Crude prices recover from last week's drop, settling at a three-week high
The July WTI contract finished the week at $78.45/Bbl, up $3.24 from the prior week. The Cal ’25 strip settled $2.94 higher at $72.77/Bbl and Cal ’26 closed up $1.58 to $69.37/Bbl. Prices have recovered slightly from a three-week drop of nearly $5/Bbl and fully recovered from last week's decline after the OPEC+ meeting.
The International Energy Agency released its latest report this week, calling for oil markets to enter a major surplus later this decade. The agency's near-term outlook was mostly unchanged, besides a slight alteration to its 2025 demand forecast. The IEA sees global consumption leveling at 105.6 MMBbl/d in 2029, about 4% higher than in 2023. Meanwhile, crude production driven by growth from the US is seen rising by 8 MMBbl/d over the same period. The IEA’s outlook for demand, driven by assumptions of high EV adoption and electrification, is in sharp contrast to that of OPEC, who see oil demand continuing to rise through 2050.

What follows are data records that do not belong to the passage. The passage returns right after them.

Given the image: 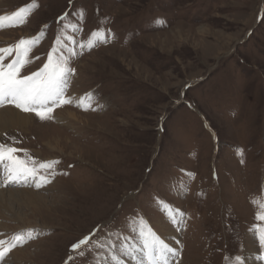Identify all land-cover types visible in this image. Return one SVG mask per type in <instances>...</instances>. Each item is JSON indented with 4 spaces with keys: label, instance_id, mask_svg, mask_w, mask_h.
I'll return each mask as SVG.
<instances>
[{
    "label": "rangeland",
    "instance_id": "rangeland-1",
    "mask_svg": "<svg viewBox=\"0 0 264 264\" xmlns=\"http://www.w3.org/2000/svg\"><path fill=\"white\" fill-rule=\"evenodd\" d=\"M21 10L23 23L0 25V48L38 40L21 75L54 46L71 50L66 95L84 101L0 131V142L60 161L52 183L29 187L41 200L25 196L0 218V240L35 237L0 264H104L140 244V218L160 231L171 211L184 214L178 264L264 257L252 203L264 202V0H0V17ZM84 236L86 254L71 252Z\"/></svg>",
    "mask_w": 264,
    "mask_h": 264
},
{
    "label": "snow or ice",
    "instance_id": "snow-or-ice-1",
    "mask_svg": "<svg viewBox=\"0 0 264 264\" xmlns=\"http://www.w3.org/2000/svg\"><path fill=\"white\" fill-rule=\"evenodd\" d=\"M24 10L15 13L12 17H0V24L4 20H11L12 26L23 23L22 13ZM64 19L61 17V20ZM73 30H78L75 27ZM98 42H104V33L93 32ZM59 42V37L57 38ZM37 39H20L15 45L0 48V108L12 106L23 113H31L41 121L54 119L55 109L64 105L75 104L77 107L83 106L84 97L73 99L66 95L70 77L74 74V69L70 67L71 56L74 52L64 51L58 46H54L47 55V61L39 70L30 75H21L22 69L30 64V52ZM94 41L89 40L87 47H94ZM85 47V45H81ZM8 57L12 59L5 63ZM39 59V57H37ZM89 107H91V95L87 96ZM88 110V109H84ZM18 143L15 139L12 143L0 142V187H34L40 189L52 183L58 173L57 166L59 160L38 161L23 149H18L13 145ZM23 152L20 156L17 153ZM238 155L242 152L238 151ZM243 163V161H241ZM66 175V173H64ZM254 207H258L256 219L264 221V202L252 201ZM183 212L176 211L170 216V222L179 230L183 223ZM258 233V242L264 248V228L255 229ZM140 244L135 247L121 245L120 253L127 256L134 264H172L171 258L178 255V251L164 242L151 227L146 225L143 218H140L138 229ZM35 238L32 230L15 234L11 241L0 240V262L4 261L8 253L17 246H23L27 241ZM89 236H84L77 243L71 245V252L85 255L82 246L88 245ZM96 247H103L99 243ZM139 253V255H137ZM121 255L109 253L110 264H123ZM72 259L69 255L68 261ZM105 261L104 264H108ZM236 264H241L239 256L236 257Z\"/></svg>",
    "mask_w": 264,
    "mask_h": 264
},
{
    "label": "bare ground",
    "instance_id": "bare-ground-1",
    "mask_svg": "<svg viewBox=\"0 0 264 264\" xmlns=\"http://www.w3.org/2000/svg\"><path fill=\"white\" fill-rule=\"evenodd\" d=\"M13 15H9L7 17H12ZM2 17H6V16H2ZM10 22H12V21L6 19L2 23L6 24V23H10ZM69 95L73 99H78V97L81 96L78 93H74L73 97L71 96V94H69ZM61 112H63L64 115H66V120H69V119L77 120V118H78L76 113L73 111H70V110L66 111V109H64ZM61 112H59V113L61 114ZM55 115H57V114H55ZM27 116H29V114L23 113L19 109H16L12 106H6L4 108H0V131L8 129V128H12L14 126L16 127L17 125H19V126L22 125L24 127L26 125H30L31 119L27 118ZM57 121L61 122V121H59V119ZM58 143H59L58 141L54 142L52 140L45 141L46 146H49L50 149H55V150H57L59 148ZM59 149H61V148H59ZM25 196H27L30 201L36 200V199L41 200V196L35 194V192L33 191V188L15 187V186L0 187V218L1 217L3 218V215L9 211L11 204L14 201L19 200ZM173 213H174V211H171L170 216ZM171 225L169 228L168 227H162L160 231L154 230L153 232L156 233L162 240H164V242L167 243L170 247H173L174 249H176L178 251V247H179L178 246V241H179L178 233L175 230L176 226H174L172 223H171ZM1 228L4 229V226L2 223H0V229ZM17 250L13 251L12 255H15L16 253H18ZM137 255H139V253H137ZM242 259H243L242 264H264V259L261 257V255H259L254 250L246 251ZM127 260H128V263H125V264H134V262L131 261L129 258ZM171 261H172V264H176V263L178 264L179 263L177 256L171 258Z\"/></svg>",
    "mask_w": 264,
    "mask_h": 264
}]
</instances>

A potential driver of weaker near-term demand is slowing growth from China’s refining industry. Outside of 2022, which saw poor Chinese growth from their Covid-Zero policy, crude throughput in China has grown yearly, according to data that goes back to 2004. However, according to a survey of analysts by Bloomberg, throughput could be flat or decline in 2024. The IEA sees only a small increase in throughput. An extended property crisis has weighed on China and its demand for transportation fuels, leading to weaker refinery margins and processing rates. If Chinese demand does falter, this could present a dilemma for OPEC, which is attempting to bring curtailed supply back to the market. A low-demand scenario could see OPEC keeping barrels off the market for longer in an attempt to balance supply and demand.
AEGIS remains bullish the curve as we think prices in further out tenors will roll up towards prompt prices. OPEC’s plan to gradually bring back supply may prevent the most bullish scenarios from playing out. Still, they will also likely attempt to support prices and keep the market balanced, avoiding an oversupplied scenario.